La misión de la OEA partió ayer de Honduras sin lograr que el gobierno interino y el depuesto presidente Manuel Zelaya resuelvan la crisis que desató el golpe de Estado, aunque dejó abierto un diálogo en medio de un clima marcado de pesimismo.
La negociación está siempre estancada por la negativa del gobernante interino Roberto Micheletti de restituir en el poder a Zelaya, destituido el 28 de junio.
La partida de la misión de cancilleres y del secretario general de la Organización de Estados Americanos (OEA), José Miguel Insulza, alejó las esperanzas de una solución.
Pero la misión emitió un comunicado, leído por el canciller costarricense Bruno Stagno, en el que se declaró “convencida de que el diálogo iniciado con participación directa de las partes puede conducir a la superación del conflicto”.
BIEHL: “HAY QUE TENER CONFIANZA EN EL DIÁLOGO”
“Estamos contra el tiempo, es urgente que esto se solucione, mientras antes mejor, menos serán los costos. Hay que tener confianza en el diálogo”, comentó John Biehl, asesor de Insulza.
Pese al endurecimiento de posiciones, tres representantes de ambas partes, acompañados por Biehl y otros funcionarios de la OEA, siguieron pláticas sobre posibles cambios al Acuerdo de San José, plan del Presidente tico Oscar Arias que establece la restitución de Zelaya, una amnistía y un gobierno de unidad.
A fin de hacer avanzar el diálogo, los cancilleres pidieron al régimen de facto poner en vigor la derogatoria del decreto que suspendió las libertades civiles hace 12 días, y condiciones dignas para Zelaya, e incluso pidieron al régimen de facto autorizar su traslado a otro sitio.
El diálogo se complicó luego de que Micheletti advirtió el miércoles a la misión de la OEA que para dejar el poder exige que Zelaya “se haga a un lado” y que sólo una “invasión” detendría las elecciones del 29 de noviembre, aún si no son reconocidas por la comunidad internacional.
ZELAYA: MICHELETTI LLEVA AL PAÍS A UN ABISMO
“Está actuando como si viviera en otro mundo, como si Honduras fuera una gran potencia, no le importa la comunidad internacional, no le importa el pueblo, está llevando al país a un abismo”, reaccionó Zelaya.
El derrocado presidente insistió en la firma del Acuerdo de San José y fijó como fecha para su restitución el 15 de octubre, a fin de disponer de mes y medio en la organización de los comicios.
“Tenemos optimismo, pero ahora es moderado. Hay un atrincheramiento de posiciones. Aún con la dureza de Micheletti, seguimos creyendo que el diálogo es la solución”, declaró a la AFP el canciller de El Salvador, Hugo Martínez, antes de partir.
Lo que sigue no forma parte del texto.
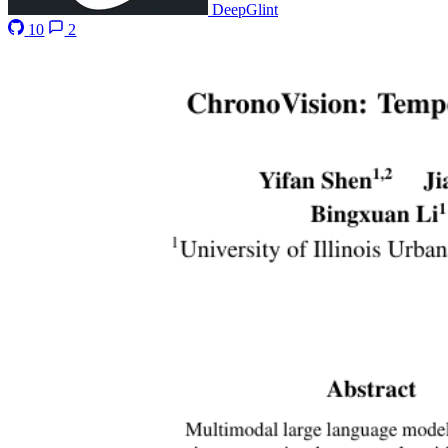
DeepGlint
10
2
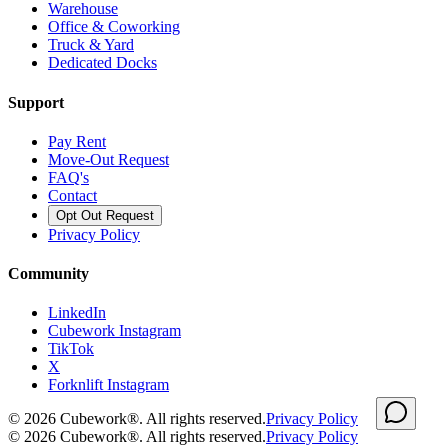
Warehouse
Office & Coworking
Truck & Yard
Dedicated Docks
Support
Pay Rent
Move-Out Request
FAQ's
Contact
Opt Out Request
Privacy Policy
Community
LinkedIn
Cubework Instagram
TikTok
X
Forknlift Instagram
©
2026
Cubework®. All rights reserved.
Privacy Policy
©
2026
Cubework®. All rights reserved.
Privacy Policy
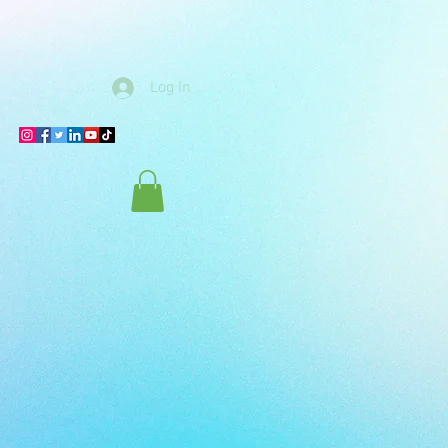
Log In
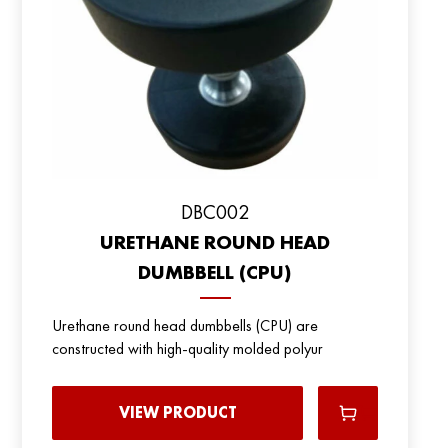
DBC002
URETHANE ROUND HEAD
DUMBBELL (CPU)
Urethane round head dumbbells (CPU) are
constructed with high-quality molded polyur
VIEW PRODUCT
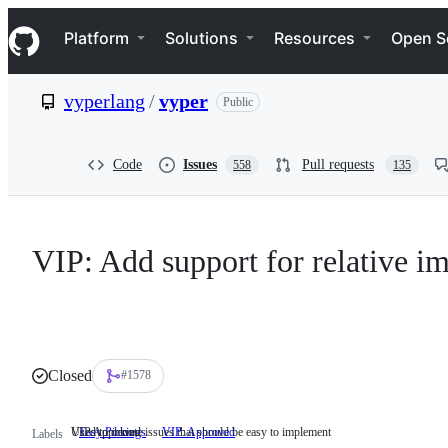
S
Navigation Menu
k
Platform
Solutions
Resources
Open S
i
p
t
vyperlang
/
vyper
Public
o
c
o
n
Code
Issues
Pull requests
558
135
t
e
n
t
VIP: Add support for relative im
Closed
#1578
Used to denote issues that should be easy to implement
VIP Approved
Easy Pickings
Used
VIP: Approved
VIP
Labels
to
Approved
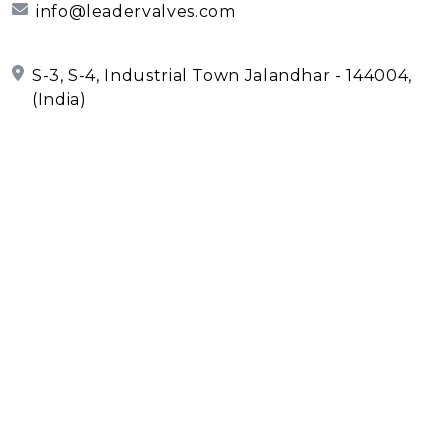
info@leadervalves.com
S-3, S-4, Industrial Town Jalandhar - 144004,
(India)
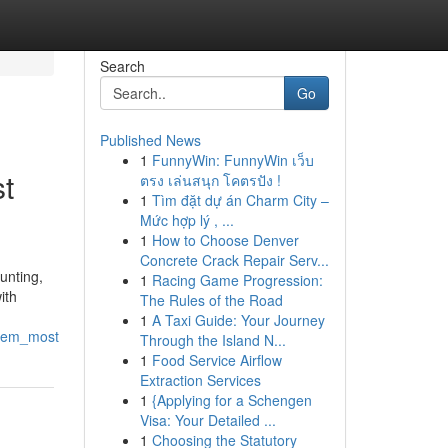
Search
Go
Published News
1
FunnyWin: FunnyWin เว็บ
st
ตรง เล่นสนุก โคตรปัง !
1
Tìm đặt dự án Charm City –
Mức hợp lý , ...
1
How to Choose Denver
Concrete Crack Repair Serv...
unting,
1
Racing Game Progression:
ith
The Rules of the Road
1
A Taxi Guide: Your Journey
them_most
Through the Island N...
1
Food Service Airflow
Extraction Services
1
{Applying for a Schengen
Visa: Your Detailed ...
1
Choosing the Statutory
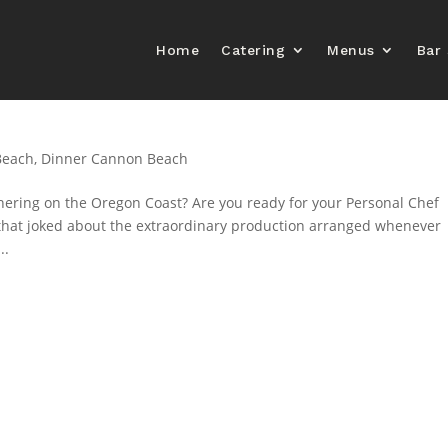
Home
Catering
Menus
Bar 
Beach
,
Dinner Cannon Beach
hering on the Oregon Coast? Are you ready for your Personal Chef
 that joked about the extraordinary production arranged whenever
..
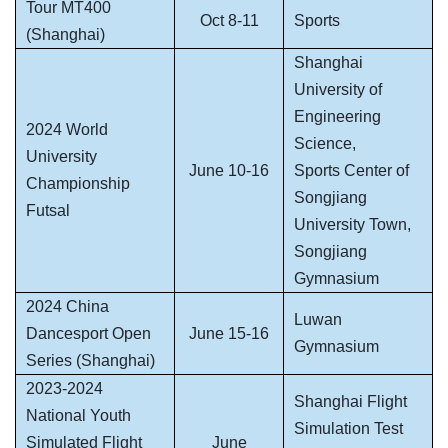
Tour MT400
Oct 8-11
Sports
(Shanghai)
Shanghai
University of
Engineering
2024 World
Science,
University
June 10-16
Sports Center of
Championship
Songjiang
Futsal
University Town,
Songjiang
Gymnasium
2024 China
Luwan
Dancesport Open
June 15-16
Gymnasium
Series (Shanghai)
2023-2024
Shanghai Flight
National Youth
Simulation Test
Simulated Flight
June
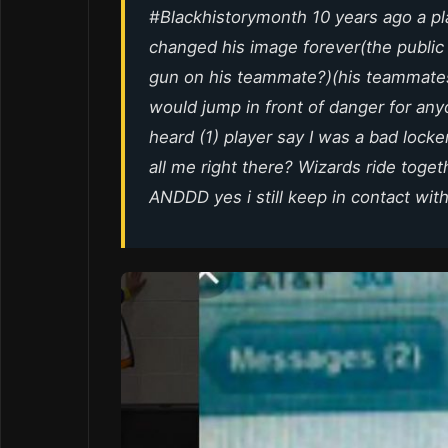
#Blackhistorymonth 10 years ago a pla
changed his image forever(the public
gun on his teammate?)(his teammate
would jump in front of danger for any
heard (1) player say I was a bad locke
all me right there? Wizards ride toget
ANDDD yes i still keep in contact with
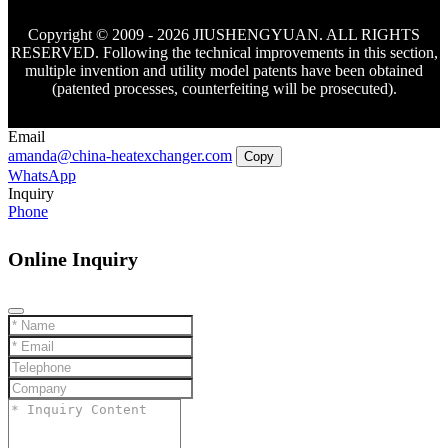
Copyright © 2009 - 2026 JIUSHENGYUAN. ALL RIGHTS
RESERVED. Following the technical improvements in this section,
multiple invention and utility model patents have been obtained
(patented processes, counterfeiting will be prosecuted).
Email
amanda@china-heatexchanger.com
Copy
WhatsApp
Inquiry
Phone
Online Inquiry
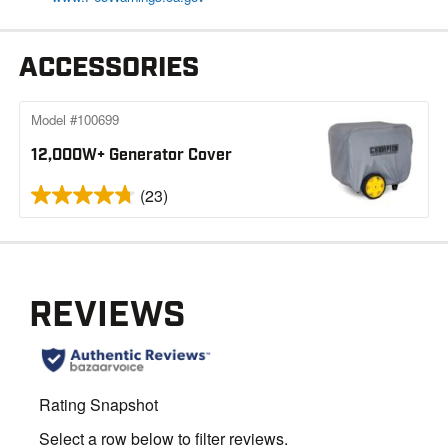
ACCESSORIES
Model #100699
12,000W+ Generator Cover
(23)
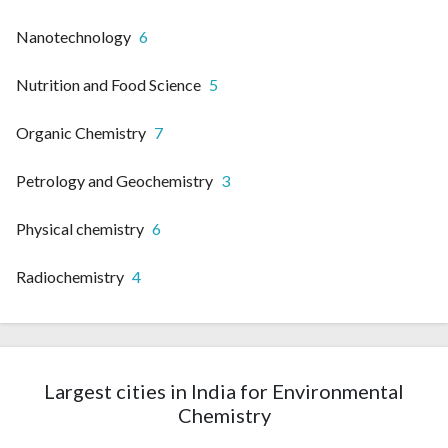
Nanotechnology
6
Nutrition and Food Science
5
Organic Chemistry
7
Petrology and Geochemistry
3
Physical chemistry
6
Radiochemistry
4
Largest cities in India for Environmental
Chemistry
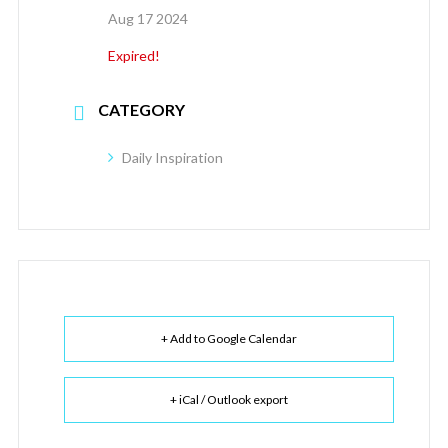
Aug 17 2024
Expired!
CATEGORY
Daily Inspiration
+ Add to Google Calendar
+ iCal / Outlook export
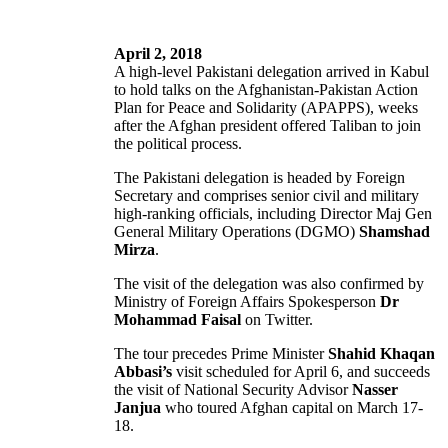
April 2, 2018
A high-level Pakistani delegation arrived in Kabul
to hold talks on the Afghanistan-Pakistan Action
Plan for Peace and Solidarity (APAPPS), weeks
after the Afghan president offered Taliban to join
the political process.
The Pakistani delegation is headed by Foreign
Secretary and comprises senior civil and military
high-ranking officials, including Director Maj Gen
General Military Operations (DGMO)
Shamshad
Mirza
.
The visit of the delegation was also confirmed by
Ministry of Foreign Affairs Spokesperson
Dr
Mohammad Faisal
on Twitter.
The tour precedes Prime Minister
Shahid Khaqan
Abbasi’s
visit scheduled for April 6, and succeeds
the visit of National Security Advisor
Nasser
Janjua
who toured Afghan capital on March 17-
18.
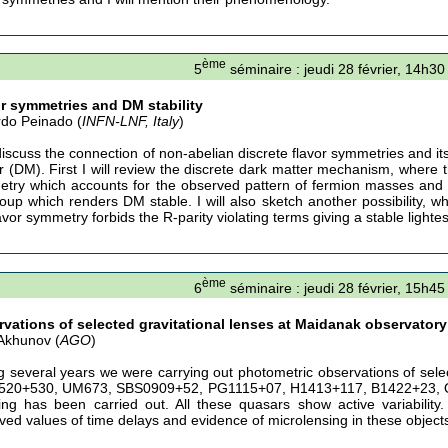
ème
5
séminaire : jeudi 28 février, 14h30
r symmetries and DM stability
do Peinado (
INFN-LNF, Italy
)
 discuss the connection of non-abelian discrete flavor symmetries and its
r (DM). First I will review the discrete dark matter mechanism, where 
try which accounts for the observed pattern of fermion masses and 
oup which renders DM stable. I will also sketch another possibility, 
avor symmetry forbids the R-parity violating terms giving a stable light
ème
6
séminaire : jeudi 28 février, 15h45
vations of selected gravitational lenses at Maidanak observatory 
 Akhunov (
AGO
)
g several years we were carrying out photometric observations of selec
20+530, UM673, SBS0909+52, PG1115+07, H1413+117, B1422+23, Q
ing has been carried out. All these quasars show active variabili
ved values of time delays and evidence of microlensing in these object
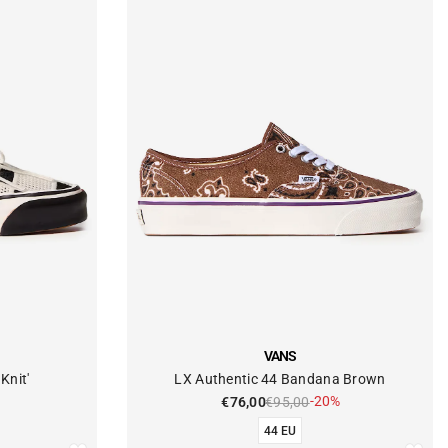
VENDOR:
VANS
Knit'
LX Authentic 44 Bandana Brown
-20%
€76,00
€95,00
44 EU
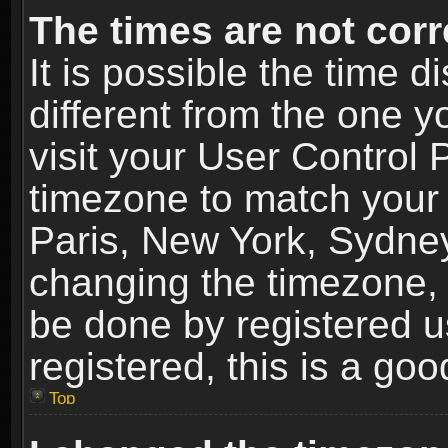
The times are not corr
It is possible the time 
different from the one yo
visit your User Control
timezone to match your 
Paris, New York, Sydney
changing the timezone, 
be done by registered us
registered, this is a goo
Top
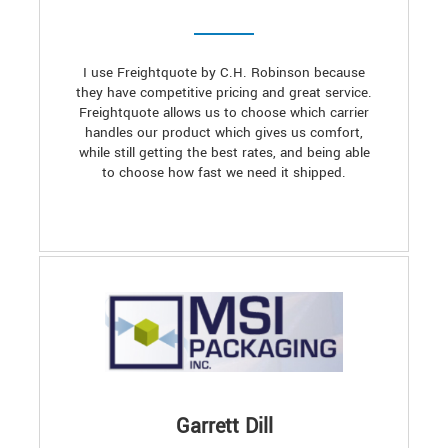
I use Freightquote by C.H. Robinson because
they have competitive pricing and great service.
Freightquote allows us to choose which carrier
handles our product which gives us comfort,
while still getting the best rates, and being able
to choose how fast we need it shipped.
Garrett Dill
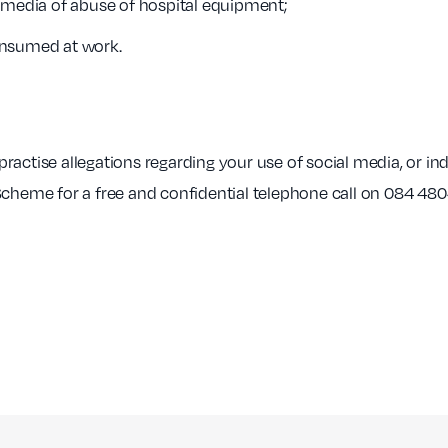
l media of abuse of hospital equipment;
onsumed at work.
o practise allegations regarding your use of social media, or 
Scheme for a free and confidential telephone call on 084 480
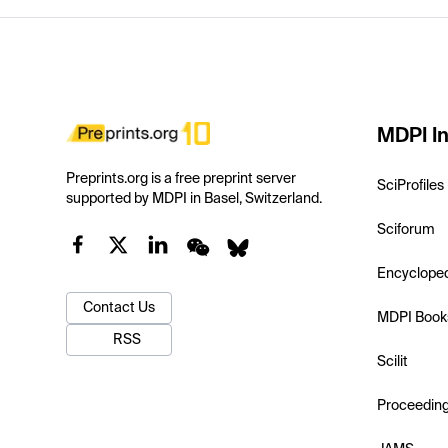
MDPI In
Preprints.org is a free preprint server
SciProfiles
supported by MDPI in Basel, Switzerland.
Sciforum
Encyclope
Contact Us
MDPI Book
RSS
Scilit
Proceedin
En Washington el portavoz del Departamento de Estado, Ian Kelly, destacó como “importante” que “hubo un tono positivo” en las reuniones, “por primera vez bajo la mediación de los cancilleres de la OEA entre ambas partes”.
AIRES DE TRIUNFALISMO
Micheletti, quien recibió estos días a una decena de congresistas de Estados Unidos, subraya éxitos al afirmar que hay mayor disponibilidad internacional de reconocer las elecciones.
Medios de comunicación —casi todos afines al régimen de facto tras ser cerrados dos que eran seguidores de Zelaya—, empresarios y políticos, tenían un aire de triunfalismo.
Pero en las calles continúa la presión de los zelayistas. Burlando los controles, cientos se manifestaron frente al hotel sede del diálogo, lanzando consignas de “No a la dictadura”, ante al nutrido cordón de militares y antimotines.
“El pueblo de Honduras tiene puestas muchas esperanzas en este diálogo nacional, las cuales no pueden quedar frustradas pues nos llevaría a una decepción grande y a una creciente tensión personal y social”, alertó la Iglesia católica.